Hukuman mati adalah legal dan sering digunakan untuk menghukum kejahatan mulai dari pembunuhan hingga perzinahan dan kemurtadan (meninggalkan gereja). Polisi dan pasukan keamanan lainnya dikenal melakukan kekerasan dan penyiksaan terhadap tersangka untuk mendapatkan pengakuan—atau sekadar menyingkirkan pihak yang menentang, seperti dalam kasus jurnalis Jamal Khashoggi yang disiksa dan dibunuh.
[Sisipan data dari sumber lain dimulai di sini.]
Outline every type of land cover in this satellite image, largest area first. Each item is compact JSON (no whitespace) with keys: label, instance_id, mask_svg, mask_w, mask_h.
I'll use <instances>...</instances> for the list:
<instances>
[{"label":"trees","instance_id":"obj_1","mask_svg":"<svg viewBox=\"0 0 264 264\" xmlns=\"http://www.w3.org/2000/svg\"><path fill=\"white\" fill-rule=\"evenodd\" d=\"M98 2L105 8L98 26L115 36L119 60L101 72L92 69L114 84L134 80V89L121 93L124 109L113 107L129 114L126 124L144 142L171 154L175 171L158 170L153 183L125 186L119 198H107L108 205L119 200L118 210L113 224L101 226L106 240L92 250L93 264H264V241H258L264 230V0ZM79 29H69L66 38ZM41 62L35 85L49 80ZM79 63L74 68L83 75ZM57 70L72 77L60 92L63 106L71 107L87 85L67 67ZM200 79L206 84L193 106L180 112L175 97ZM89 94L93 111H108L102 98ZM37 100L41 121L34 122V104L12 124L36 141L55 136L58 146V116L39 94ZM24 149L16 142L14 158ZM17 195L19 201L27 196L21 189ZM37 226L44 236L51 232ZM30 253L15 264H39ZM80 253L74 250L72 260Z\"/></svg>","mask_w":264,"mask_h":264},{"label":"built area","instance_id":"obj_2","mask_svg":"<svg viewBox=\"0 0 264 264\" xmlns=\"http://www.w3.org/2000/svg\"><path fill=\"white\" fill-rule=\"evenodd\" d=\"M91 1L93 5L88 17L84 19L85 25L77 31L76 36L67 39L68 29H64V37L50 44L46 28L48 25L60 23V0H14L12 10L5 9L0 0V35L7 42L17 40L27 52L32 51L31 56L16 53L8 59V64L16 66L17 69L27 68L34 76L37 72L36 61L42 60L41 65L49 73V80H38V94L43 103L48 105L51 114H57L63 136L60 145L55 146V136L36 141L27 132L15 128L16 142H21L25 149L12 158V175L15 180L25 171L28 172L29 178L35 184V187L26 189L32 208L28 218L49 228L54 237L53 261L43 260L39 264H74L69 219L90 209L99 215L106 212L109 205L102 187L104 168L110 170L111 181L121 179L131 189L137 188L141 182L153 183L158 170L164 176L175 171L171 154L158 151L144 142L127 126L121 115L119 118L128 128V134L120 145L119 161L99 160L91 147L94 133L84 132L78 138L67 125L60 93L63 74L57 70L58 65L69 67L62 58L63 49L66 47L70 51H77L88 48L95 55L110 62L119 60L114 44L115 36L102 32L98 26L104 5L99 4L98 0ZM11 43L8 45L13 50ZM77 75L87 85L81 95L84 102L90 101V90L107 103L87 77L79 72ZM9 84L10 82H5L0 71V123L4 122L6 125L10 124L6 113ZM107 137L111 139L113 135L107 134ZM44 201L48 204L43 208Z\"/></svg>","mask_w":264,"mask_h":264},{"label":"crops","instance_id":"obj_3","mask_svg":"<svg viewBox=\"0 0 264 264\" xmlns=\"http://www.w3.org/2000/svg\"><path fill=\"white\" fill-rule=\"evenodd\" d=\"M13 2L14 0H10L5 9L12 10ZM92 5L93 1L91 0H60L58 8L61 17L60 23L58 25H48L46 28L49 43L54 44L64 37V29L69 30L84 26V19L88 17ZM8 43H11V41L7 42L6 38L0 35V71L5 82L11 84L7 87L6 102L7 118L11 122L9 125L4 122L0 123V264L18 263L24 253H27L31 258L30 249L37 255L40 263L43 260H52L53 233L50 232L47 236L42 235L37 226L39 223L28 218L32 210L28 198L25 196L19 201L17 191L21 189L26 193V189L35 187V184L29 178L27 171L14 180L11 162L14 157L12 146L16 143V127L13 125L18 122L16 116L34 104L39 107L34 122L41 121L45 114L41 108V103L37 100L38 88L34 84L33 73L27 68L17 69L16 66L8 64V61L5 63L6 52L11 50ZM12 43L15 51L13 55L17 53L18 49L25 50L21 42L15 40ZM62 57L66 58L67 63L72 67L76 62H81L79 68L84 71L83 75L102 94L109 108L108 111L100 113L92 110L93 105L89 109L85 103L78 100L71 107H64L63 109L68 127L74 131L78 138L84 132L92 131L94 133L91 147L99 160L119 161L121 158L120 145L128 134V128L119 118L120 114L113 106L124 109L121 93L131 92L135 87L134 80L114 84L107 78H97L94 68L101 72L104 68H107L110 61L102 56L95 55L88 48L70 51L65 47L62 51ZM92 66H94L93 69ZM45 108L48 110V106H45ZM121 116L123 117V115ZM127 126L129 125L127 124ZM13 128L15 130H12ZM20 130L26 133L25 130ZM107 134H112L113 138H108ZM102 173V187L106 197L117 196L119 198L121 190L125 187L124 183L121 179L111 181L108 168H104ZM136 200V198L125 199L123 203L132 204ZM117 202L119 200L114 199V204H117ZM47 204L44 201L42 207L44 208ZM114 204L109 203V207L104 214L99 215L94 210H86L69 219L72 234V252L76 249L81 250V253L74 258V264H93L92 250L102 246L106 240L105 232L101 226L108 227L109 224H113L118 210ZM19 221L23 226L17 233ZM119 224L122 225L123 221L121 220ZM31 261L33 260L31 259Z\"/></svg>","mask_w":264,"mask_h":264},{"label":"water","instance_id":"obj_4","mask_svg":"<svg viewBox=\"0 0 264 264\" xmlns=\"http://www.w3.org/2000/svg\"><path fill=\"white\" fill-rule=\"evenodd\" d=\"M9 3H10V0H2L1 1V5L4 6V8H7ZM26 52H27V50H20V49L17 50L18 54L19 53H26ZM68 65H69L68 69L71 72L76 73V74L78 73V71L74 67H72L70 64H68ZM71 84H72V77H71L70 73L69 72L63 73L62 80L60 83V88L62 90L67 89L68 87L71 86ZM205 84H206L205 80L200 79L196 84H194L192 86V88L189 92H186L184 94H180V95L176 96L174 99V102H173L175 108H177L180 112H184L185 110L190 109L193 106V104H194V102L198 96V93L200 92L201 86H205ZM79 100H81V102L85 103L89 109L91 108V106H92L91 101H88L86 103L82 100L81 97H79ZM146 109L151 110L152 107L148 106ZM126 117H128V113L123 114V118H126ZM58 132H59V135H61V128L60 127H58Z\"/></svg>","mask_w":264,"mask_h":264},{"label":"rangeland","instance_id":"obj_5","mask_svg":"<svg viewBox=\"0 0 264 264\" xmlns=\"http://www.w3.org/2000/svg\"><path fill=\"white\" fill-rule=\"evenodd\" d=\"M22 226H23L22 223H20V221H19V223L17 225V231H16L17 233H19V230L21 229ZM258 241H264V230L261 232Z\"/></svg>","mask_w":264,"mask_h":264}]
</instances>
Perempuan memiliki hak yang sangat sedikit. Mereka diperlakukan sama seperti anak di bawah umur dan hampir sepenuhnya dikendalikan oleh suami mereka. Perempuan tidak dapat memilih hingga deklarasi tahun 2011 dari raja, tidak memiliki hak untuk mengemudi atau mendapatkan pendidikan tanpa izin laki-laki hingga tahun 2018, dan tidak diberi hak hukum untuk menolak pernikahan—yang dianggap sebagai kontrak antara ayah perempuan dan calon suaminya—hingga tahun 2005.